Description of the task
Render the stretch of the records from the line containing "Is it true that" through the end of the records as a Markdown table with the columns Row and Line. Give each line its own numbered row, skip blank lines, and leave the pictures out.

*** Opening of Records to use ***

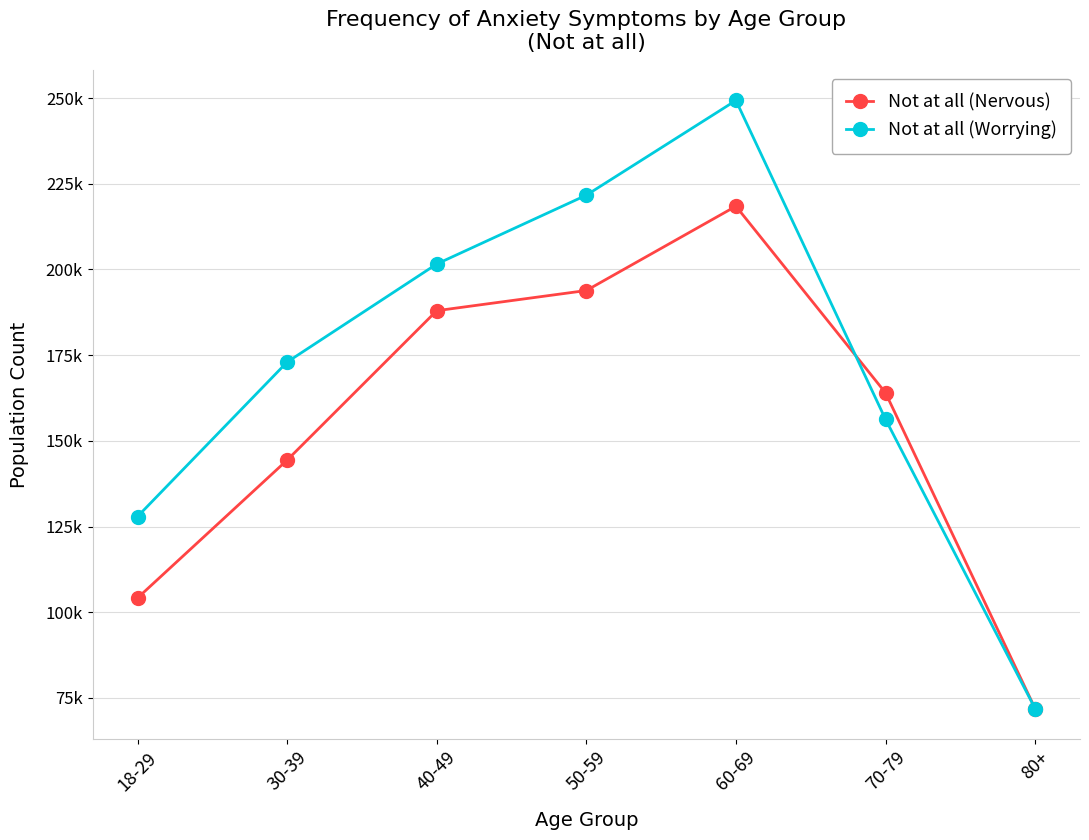

What is the sum of the Not at all (Worrying) values at 40-49 and 60-69?

450885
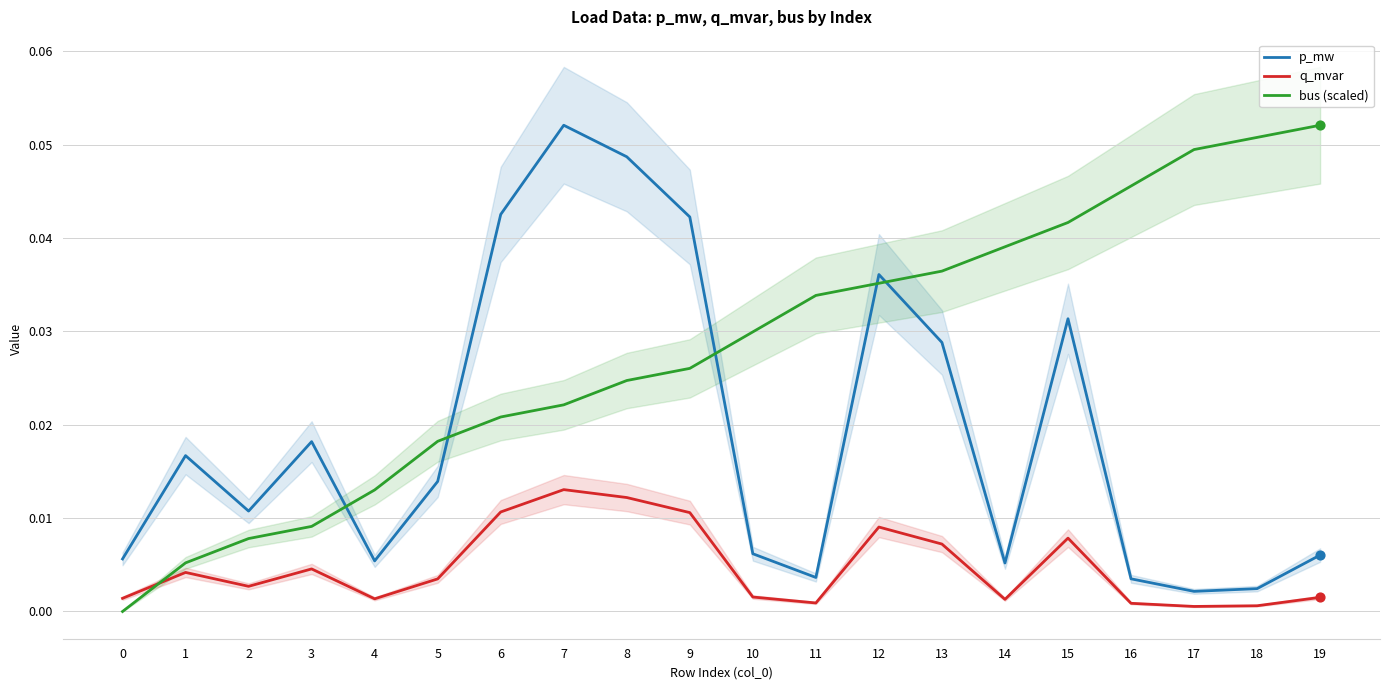

At how many categories does at least one series exceed 0?

20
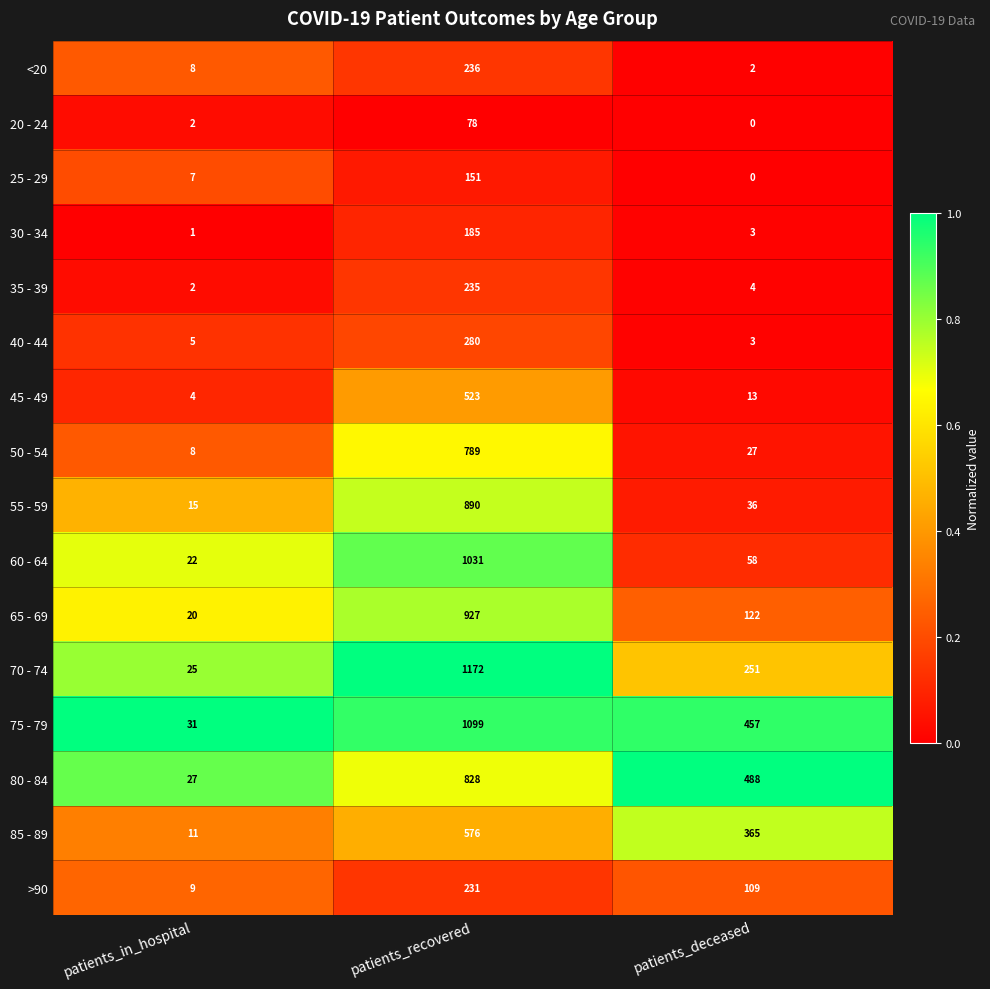

Rank the series by their maximum value, from lowest to highest.

20 - 24, 25 - 29, 30 - 34, >90, 35 - 39, <20, 40 - 44, 45 - 49, 85 - 89, 50 - 54, 80 - 84, 55 - 59, 65 - 69, 60 - 64, 75 - 79, 70 - 74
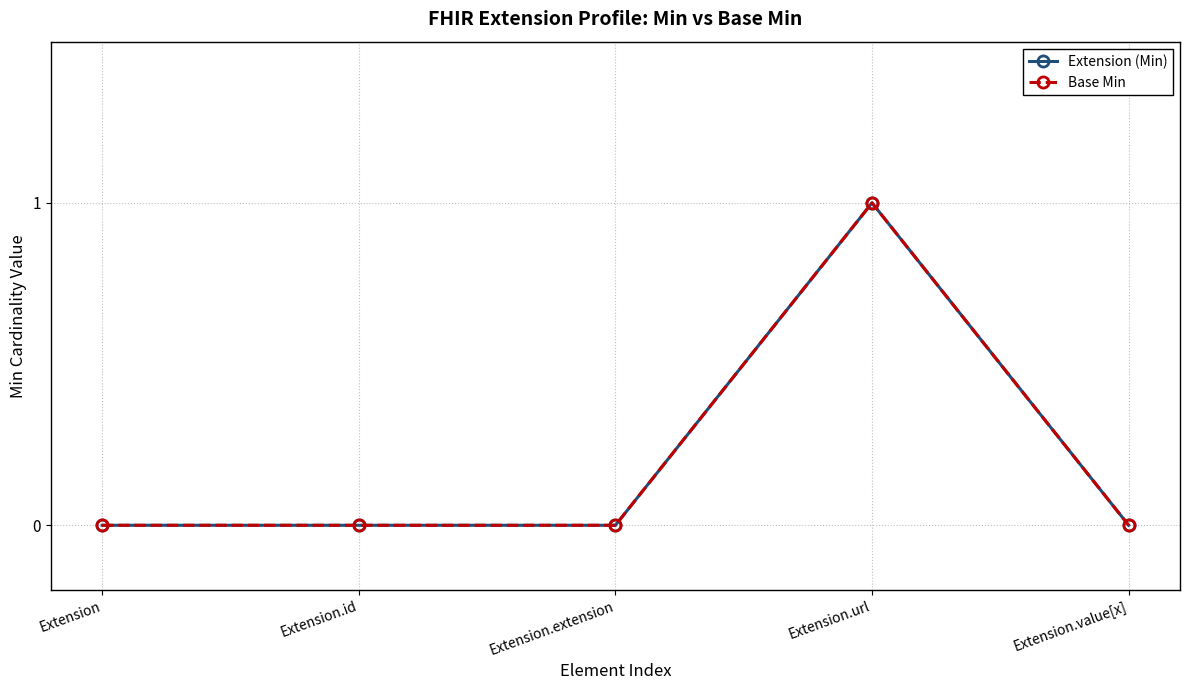

Is it true that Extension (Min) equals 0 at Extension.value[x]?

True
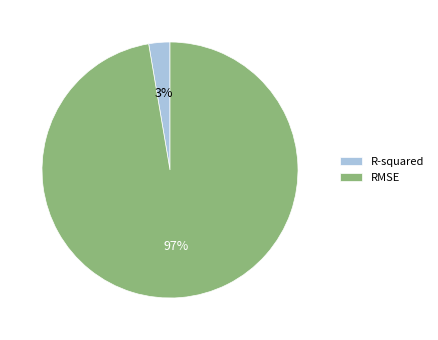

Which category has the biggest portion of the pie?

RMSE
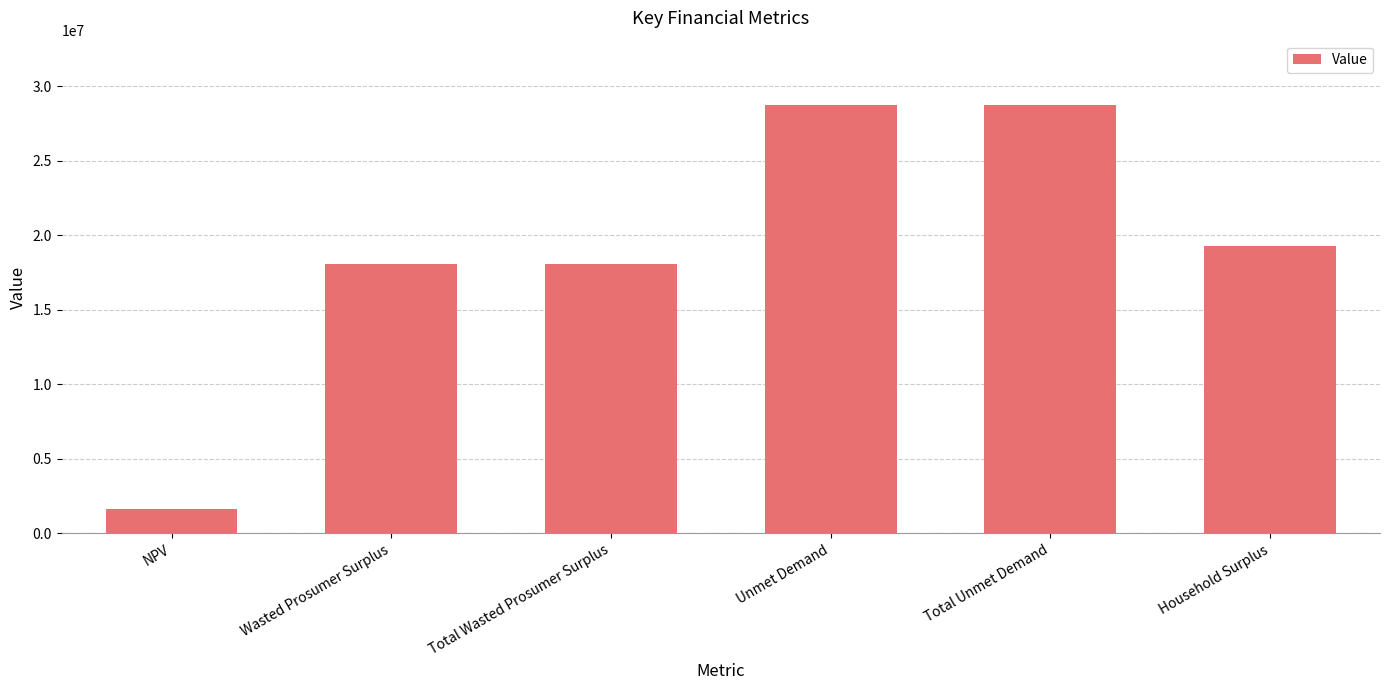

What is the maximum value shown in the chart?

28755855.3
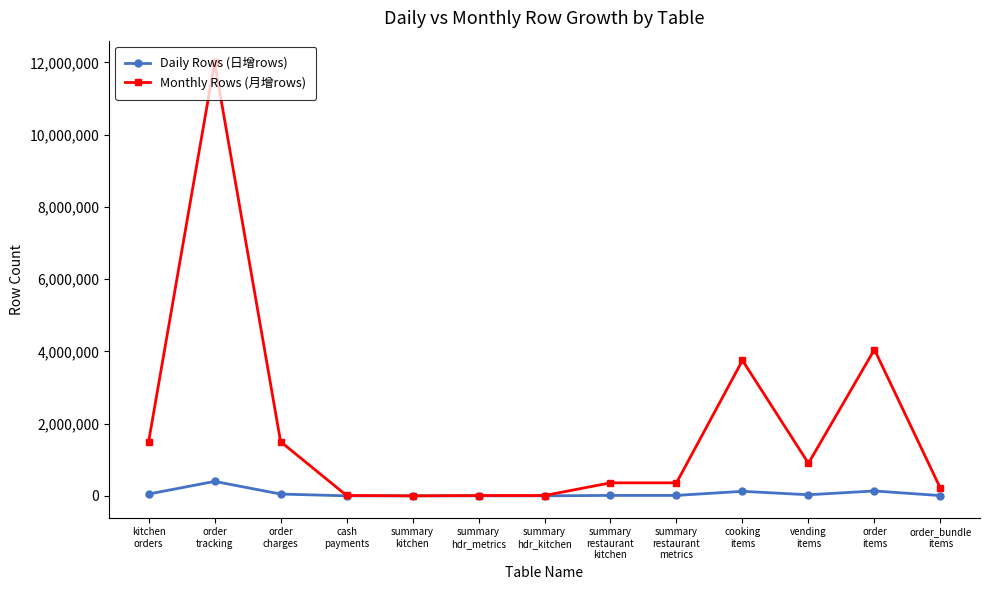

At which label is Daily Rows (日增rows) closest to 200001?

order
items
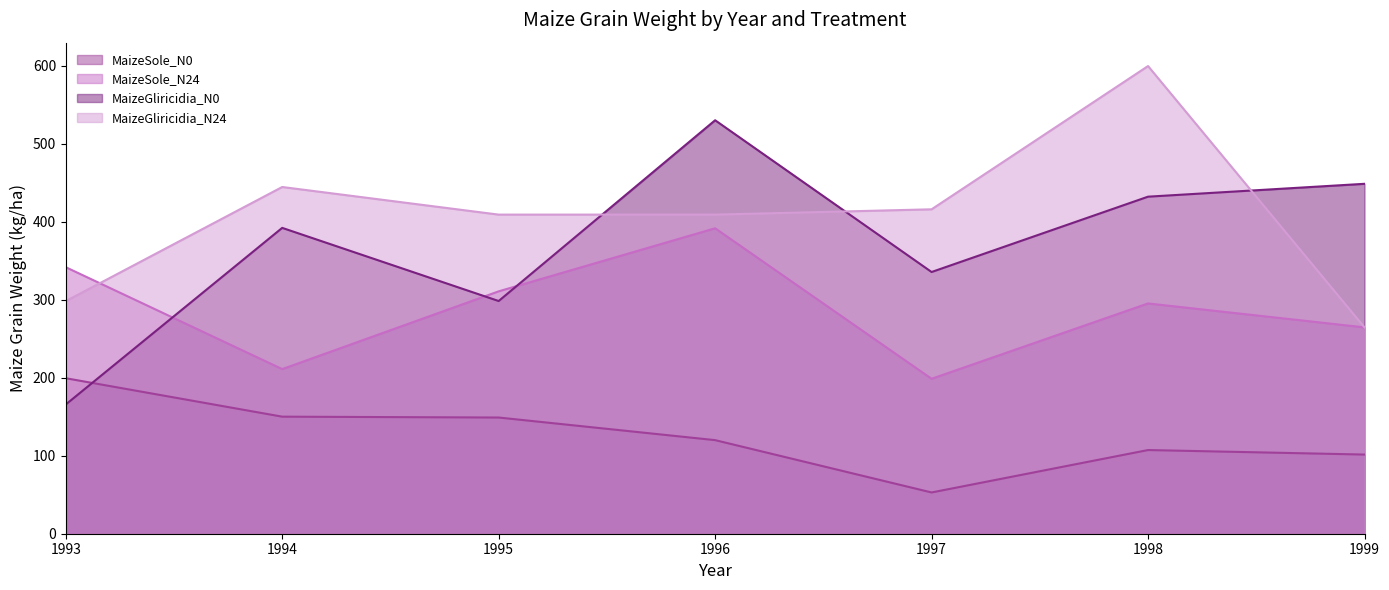

How many interior local valleys does the MaizeSole_N24 series have?

2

*** Close of Records to use ***

Response box
| Row | Line |
|---|---|
| 1 | Is it true that Extension (Min) equals 0 at Extension.value[x]? |
| 2 | True |
| 3 | Which category has the biggest portion of the pie? |
| 4 | RMSE |
| 5 | What is the maximum value shown in the chart? |
| 6 | 28755855.3 |
| 7 | At which label is Daily Rows (日增rows) closest to 200001? |
| 8 | order |
| 9 | items |
| 10 | How many interior local valleys does the MaizeSole_N24 series have? |
| 11 | 2 |